— Task prompt —
Gather every line in the records below that contains the word "centre", and copy each one out in full.

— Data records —
+++++

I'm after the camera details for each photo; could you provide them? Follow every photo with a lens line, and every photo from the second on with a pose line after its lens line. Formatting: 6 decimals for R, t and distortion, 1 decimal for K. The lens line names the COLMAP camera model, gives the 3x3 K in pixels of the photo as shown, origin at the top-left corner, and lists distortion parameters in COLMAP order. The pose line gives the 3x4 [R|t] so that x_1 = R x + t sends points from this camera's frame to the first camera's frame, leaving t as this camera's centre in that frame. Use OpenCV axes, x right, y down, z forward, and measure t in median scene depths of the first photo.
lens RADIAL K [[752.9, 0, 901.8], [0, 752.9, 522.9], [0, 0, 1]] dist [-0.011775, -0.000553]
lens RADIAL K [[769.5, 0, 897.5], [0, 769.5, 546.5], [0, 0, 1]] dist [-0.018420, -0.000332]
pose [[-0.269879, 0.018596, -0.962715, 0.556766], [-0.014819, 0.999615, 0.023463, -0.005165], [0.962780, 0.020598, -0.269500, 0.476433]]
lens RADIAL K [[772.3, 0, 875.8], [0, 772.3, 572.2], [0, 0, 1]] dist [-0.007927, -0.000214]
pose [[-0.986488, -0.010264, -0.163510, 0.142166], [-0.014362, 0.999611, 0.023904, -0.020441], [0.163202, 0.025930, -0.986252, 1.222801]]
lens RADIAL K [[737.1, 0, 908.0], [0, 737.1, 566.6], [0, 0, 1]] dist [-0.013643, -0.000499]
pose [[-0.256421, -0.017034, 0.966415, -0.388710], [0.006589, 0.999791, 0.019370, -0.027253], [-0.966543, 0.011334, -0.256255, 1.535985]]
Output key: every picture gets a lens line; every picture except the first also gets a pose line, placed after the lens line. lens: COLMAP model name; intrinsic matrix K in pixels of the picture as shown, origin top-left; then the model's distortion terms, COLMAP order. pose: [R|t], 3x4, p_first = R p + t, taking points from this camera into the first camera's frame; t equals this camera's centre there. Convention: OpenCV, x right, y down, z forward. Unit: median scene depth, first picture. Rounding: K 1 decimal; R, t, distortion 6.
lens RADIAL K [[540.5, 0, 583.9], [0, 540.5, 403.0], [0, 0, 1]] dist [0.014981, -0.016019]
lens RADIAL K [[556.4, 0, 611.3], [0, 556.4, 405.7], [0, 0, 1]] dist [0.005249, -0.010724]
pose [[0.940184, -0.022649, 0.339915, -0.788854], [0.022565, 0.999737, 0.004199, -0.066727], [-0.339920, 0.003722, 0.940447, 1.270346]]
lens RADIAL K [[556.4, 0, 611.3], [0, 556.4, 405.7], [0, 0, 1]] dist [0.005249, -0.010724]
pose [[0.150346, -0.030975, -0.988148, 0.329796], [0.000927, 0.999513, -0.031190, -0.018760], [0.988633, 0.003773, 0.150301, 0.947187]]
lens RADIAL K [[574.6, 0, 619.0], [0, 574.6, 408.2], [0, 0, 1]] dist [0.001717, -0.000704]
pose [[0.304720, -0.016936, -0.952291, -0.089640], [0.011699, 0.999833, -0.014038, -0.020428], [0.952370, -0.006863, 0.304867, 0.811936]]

+++++

— Answer space —
I'm after the camera details for each photo; could you provide them? Follow every photo with a lens line, and every photo from the second on with a pose line after its lens line. Formatting: 6 decimals for R, t and distortion, 1 decimal for K. The lens line names the COLMAP camera model, gives the 3x3 K in pixels of the photo as shown, origin at the top-left corner, and lists distortion parameters in COLMAP order. The pose line gives the 3x4 [R|t] so that x_1 = R x + t sends points from this camera's frame to the first camera's frame, leaving t as this camera's centre in that frame. Use OpenCV axes, x right, y down, z forward, and measure t in median scene depths of the first photo.
Output key: every picture gets a lens line; every picture except the first also gets a pose line, placed after the lens line. lens: COLMAP model name; intrinsic matrix K in pixels of the picture as shown, origin top-left; then the model's distortion terms, COLMAP order. pose: [R|t], 3x4, p_first = R p + t, taking points from this camera into the first camera's frame; t equals this camera's centre there. Convention: OpenCV, x right, y down, z forward. Unit: median scene depth, first picture. Rounding: K 1 decimal; R, t, distortion 6.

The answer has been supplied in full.